In meditating on events and people in his life before and after the accident, Dubus leads us to the interior space of his suffering, fear, moodiness, stoicism, and religious faith. Like the Hemingway character he describes in "A Hemingway Story," he has both gotten over and not gotten over the consequences of his accident.

"Sacraments" interweaves the receiving of religious sacraments with the concentration, care, and love associated with making sandwiches for his two young daughters, the emotional pain of carrying on a love relationship by telephone because of his limited mobility, the received sacraments of learning how to drive his specially equipped car, and of getting a bargain from a swimming pool contractor--"the money itself was sacramental: my being alive to receive it and give it for good work." (95) Concluding with the recollection of his father's death; Dubus notes that "I had not lived enough and lost enough" to recognize the grace that accompanied past pain.

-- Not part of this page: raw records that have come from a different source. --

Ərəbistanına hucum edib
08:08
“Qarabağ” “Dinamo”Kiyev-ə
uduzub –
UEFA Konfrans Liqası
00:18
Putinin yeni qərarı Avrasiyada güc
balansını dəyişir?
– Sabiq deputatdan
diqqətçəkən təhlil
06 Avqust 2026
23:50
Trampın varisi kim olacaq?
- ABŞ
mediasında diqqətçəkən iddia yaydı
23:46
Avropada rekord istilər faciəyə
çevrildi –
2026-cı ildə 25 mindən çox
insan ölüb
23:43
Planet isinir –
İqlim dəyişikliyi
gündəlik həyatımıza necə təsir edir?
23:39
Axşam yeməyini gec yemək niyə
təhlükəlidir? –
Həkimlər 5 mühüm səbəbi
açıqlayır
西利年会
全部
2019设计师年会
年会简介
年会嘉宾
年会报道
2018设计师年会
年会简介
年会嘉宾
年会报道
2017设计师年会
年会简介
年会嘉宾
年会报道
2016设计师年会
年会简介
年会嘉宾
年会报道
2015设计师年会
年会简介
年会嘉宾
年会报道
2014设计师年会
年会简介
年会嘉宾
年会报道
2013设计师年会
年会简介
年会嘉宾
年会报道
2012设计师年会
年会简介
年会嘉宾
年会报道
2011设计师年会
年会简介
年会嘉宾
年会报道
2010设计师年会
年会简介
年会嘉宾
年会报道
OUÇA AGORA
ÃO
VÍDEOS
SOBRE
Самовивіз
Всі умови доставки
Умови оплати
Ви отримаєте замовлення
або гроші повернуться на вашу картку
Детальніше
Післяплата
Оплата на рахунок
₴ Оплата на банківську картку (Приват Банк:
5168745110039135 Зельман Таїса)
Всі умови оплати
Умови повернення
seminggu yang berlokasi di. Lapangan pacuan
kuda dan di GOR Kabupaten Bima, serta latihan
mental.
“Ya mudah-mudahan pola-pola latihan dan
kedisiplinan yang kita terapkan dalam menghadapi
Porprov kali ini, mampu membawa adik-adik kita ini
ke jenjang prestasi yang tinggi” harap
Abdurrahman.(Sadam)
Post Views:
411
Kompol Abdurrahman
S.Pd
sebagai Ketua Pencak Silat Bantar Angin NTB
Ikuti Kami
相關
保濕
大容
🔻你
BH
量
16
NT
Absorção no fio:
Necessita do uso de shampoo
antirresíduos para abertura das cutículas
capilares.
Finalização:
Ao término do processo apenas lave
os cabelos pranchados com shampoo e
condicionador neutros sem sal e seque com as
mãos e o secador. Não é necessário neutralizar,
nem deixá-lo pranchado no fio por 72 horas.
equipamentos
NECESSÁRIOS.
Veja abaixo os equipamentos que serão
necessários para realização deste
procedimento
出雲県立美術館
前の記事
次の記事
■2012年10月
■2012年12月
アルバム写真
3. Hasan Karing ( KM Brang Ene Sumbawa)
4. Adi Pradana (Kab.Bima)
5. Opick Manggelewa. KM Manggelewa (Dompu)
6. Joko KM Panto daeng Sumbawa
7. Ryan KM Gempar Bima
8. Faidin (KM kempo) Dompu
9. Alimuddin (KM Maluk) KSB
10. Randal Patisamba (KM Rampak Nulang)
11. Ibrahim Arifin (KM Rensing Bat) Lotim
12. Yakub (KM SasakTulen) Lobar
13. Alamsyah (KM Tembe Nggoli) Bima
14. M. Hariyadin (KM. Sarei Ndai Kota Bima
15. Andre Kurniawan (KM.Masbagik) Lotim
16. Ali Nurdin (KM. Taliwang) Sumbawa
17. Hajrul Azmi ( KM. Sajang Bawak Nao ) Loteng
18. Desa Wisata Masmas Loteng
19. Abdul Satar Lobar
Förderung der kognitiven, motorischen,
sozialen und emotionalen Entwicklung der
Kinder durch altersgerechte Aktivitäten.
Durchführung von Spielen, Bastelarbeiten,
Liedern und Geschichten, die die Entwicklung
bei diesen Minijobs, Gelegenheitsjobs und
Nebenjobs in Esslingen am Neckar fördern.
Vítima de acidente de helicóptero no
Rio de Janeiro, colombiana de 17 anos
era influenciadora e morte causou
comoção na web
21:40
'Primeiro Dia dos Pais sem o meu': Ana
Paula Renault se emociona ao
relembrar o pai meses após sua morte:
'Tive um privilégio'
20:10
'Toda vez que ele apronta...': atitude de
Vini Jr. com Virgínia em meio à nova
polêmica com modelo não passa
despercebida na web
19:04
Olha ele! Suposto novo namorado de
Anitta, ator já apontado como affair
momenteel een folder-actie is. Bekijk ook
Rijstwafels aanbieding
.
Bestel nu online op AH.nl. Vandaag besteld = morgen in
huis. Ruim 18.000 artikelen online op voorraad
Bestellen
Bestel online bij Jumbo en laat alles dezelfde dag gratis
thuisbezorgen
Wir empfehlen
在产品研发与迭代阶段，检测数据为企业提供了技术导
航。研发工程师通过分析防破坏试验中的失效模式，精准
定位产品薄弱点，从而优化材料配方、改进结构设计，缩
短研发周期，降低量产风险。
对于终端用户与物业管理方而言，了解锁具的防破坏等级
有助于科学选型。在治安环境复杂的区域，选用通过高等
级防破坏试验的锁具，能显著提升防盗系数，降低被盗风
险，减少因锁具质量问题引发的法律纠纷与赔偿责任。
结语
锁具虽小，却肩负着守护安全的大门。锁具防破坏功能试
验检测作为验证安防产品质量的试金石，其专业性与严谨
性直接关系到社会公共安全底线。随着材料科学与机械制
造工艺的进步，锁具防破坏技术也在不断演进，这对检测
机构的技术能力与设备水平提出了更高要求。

Pain and grace continue to compete for his attention: "The memory of having legs that held me upright at this counter and the image of simply turning from the counter and stepping to the drawer are the demons I must keep at bay . . . So I must try to know the spiritual essence of what I am doing." (89) Similarly, mourning--for what he can no longer do-- and gratitude--for what he once was able to do-- go hand in hand as Dubus remembers the joy of running for miles in the countryside (" A Country Road Song").

The body's memory and the losses suffered figure importantly also in "Liv UIlman in Spring." In this powerful piece, Dubus describes his meeting with the actress, how he was moved to tell her "everything," how, bent low, "her eyes looking at mine" she said, 'You cannot compensate.' " (130) For her honesty and understanding Dubus was enormously grateful.

"Witness" relates the uncanny experience of meeting a woman who had witnessed his accident. Wonderment, fear, depression, inspiration, and writing about this incident were the result. As always, Dubus wrote in order to be led to some further understanding. The essay ends, "Today the light came: I'm here."